» ABOUT THIS EXERCISE
Reproduce each line of the entries that carries "below".

#### RECORD SET

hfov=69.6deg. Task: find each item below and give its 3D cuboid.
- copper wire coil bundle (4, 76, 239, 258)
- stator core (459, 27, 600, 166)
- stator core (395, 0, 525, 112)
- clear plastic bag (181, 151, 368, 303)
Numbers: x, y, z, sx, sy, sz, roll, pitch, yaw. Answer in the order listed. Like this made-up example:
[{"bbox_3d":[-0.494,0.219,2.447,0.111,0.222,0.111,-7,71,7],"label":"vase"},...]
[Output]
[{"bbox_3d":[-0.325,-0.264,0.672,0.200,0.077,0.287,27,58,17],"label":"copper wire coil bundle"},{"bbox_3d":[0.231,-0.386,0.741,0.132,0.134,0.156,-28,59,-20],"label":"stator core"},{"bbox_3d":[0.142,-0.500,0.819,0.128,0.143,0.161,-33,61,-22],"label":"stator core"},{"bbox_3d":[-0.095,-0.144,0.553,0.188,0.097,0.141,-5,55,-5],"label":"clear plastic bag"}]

########
#### RECORD SET

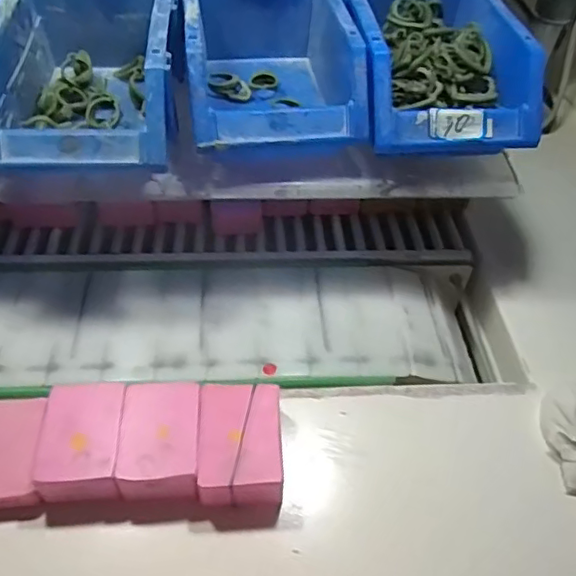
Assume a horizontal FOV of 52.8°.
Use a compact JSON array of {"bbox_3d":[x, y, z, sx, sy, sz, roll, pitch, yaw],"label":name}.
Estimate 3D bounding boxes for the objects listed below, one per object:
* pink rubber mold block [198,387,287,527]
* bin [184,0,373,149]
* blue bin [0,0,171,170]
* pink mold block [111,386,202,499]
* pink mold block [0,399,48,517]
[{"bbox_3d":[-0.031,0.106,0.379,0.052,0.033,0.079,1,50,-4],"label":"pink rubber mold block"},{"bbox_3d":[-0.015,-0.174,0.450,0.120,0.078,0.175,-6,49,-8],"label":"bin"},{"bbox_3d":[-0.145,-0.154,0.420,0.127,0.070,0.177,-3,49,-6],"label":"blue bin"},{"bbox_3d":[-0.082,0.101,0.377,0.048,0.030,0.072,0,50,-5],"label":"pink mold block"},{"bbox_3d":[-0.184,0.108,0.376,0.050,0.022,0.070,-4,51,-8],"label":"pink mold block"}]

########
#### RECORD SET

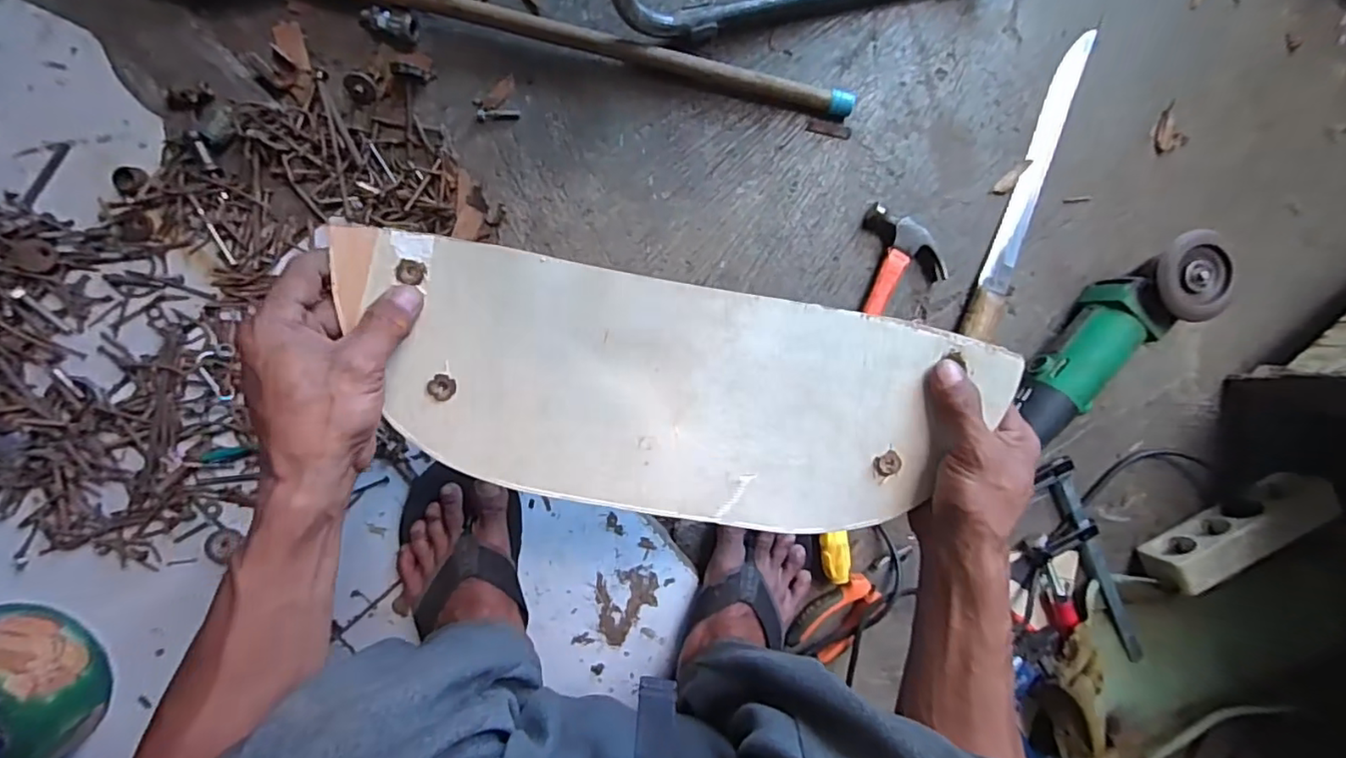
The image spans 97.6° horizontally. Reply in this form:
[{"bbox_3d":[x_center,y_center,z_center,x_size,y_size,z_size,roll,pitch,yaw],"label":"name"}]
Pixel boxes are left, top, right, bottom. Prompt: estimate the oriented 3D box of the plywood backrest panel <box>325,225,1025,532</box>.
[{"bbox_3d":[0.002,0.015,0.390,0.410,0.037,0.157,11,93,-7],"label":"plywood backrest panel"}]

########

» ANSWER SECTION
hfov=69.6deg. Task: find each item below and give its 3D cuboid.
Estimate 3D bounding boxes for the objects listed below, one per object:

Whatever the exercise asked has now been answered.